Stogniew: Neben Einkaufen und Buchhaltung muss man natürlich vor allem für die Gäste da sein. Die ersten drei Monate habe ich alleine gearbeitet, inzwischen kann ich glücklicherweise morgens ausschlafen. Wir haben abends immer mindestens bis 12 offen. Manchmal ist man dann mal kurz  alleine im Laden, aber wenn dann doch noch jemand vorbeikommt, freuen sich die Leute, dass wir noch geöffnet haben. Und dann eben: Open End – auch unter der Woche. Besonders anstrengend ist das alles aber auch nicht und ich habe keine Probleme damit. Auch, wenn ich nicht für immer nachts arbeiten will.

Face2Face: Kann man privat eigentlich noch etwas trinken gehen, wenn man in einer Kneipe arbeitet, oder geht die Freude daran verloren?
Stogniew: Dafür habe ich ehrlich gesagt gar keine Zeit. Im Moment steht für mich das Geschäft voll im Vordergrund. Ich habe einen Abend in der Woche frei, und da bin ich einfach nur richtig froh auf Couching.

Face2Face: Was erlebt man denn so im Beruf?
Stogniew:Die Leute erzählen eine Menge. Hinter der Theke ist man immer auch ein bisschen Psychologe. Ich lasse das alles doch immer sehr arg an mich ran. Aber man freut sich dann auch immer, wenn der Laden voll ist. Wenn die Leute kommen und sich freuen, bestätigt mir das, dass der Laden angenommen wird. Umso mehr Leute hier her kommen, umso schöner wird es.

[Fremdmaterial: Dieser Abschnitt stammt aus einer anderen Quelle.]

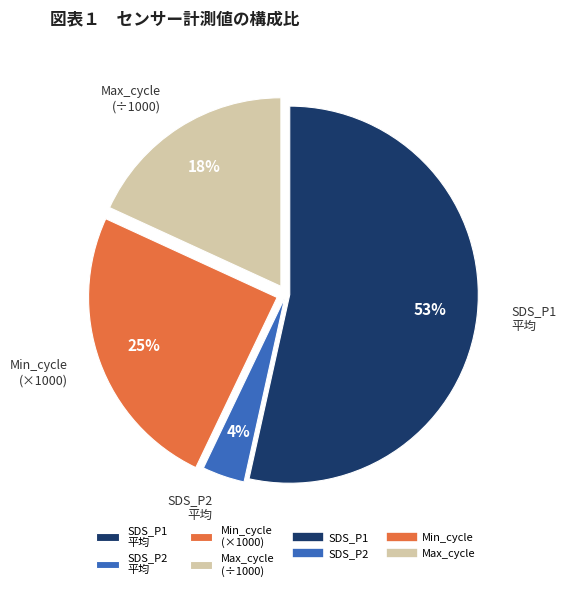

Does Max_cycle represent more than half of the total?

No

Face2Face: Zum Abschluss: Kneipenbesitzer – ein Traumberuf?
Stogniew: Es macht eine Menge Spaß, unter eigener Regie zu arbeiten. Man kann im eigenen Laden eigene Ideen verwirklichen. Und manchmal merke ich: Die Leute kommen eben zu dir und nicht ins „Puzzle“. Das finde ich schön. In dem Moment kann man sagen: Ja, ein Traumberuf!

Übrigens:
Lust bekommen? Das „Puzzle“ findet ihr hier:

Stuhlbrudergasse 8
Tel: 06232-6911354
67346 Speyer
Öffnungszeiten: Montag bis Samstag ab 10:00.
Sonn-/Feiertage ab 14 Uhr geöffnet.

Vorschau: Nächste Woche lest ihr über selbstgemachte Cupcakes mit cremigen Deko-Häubchen.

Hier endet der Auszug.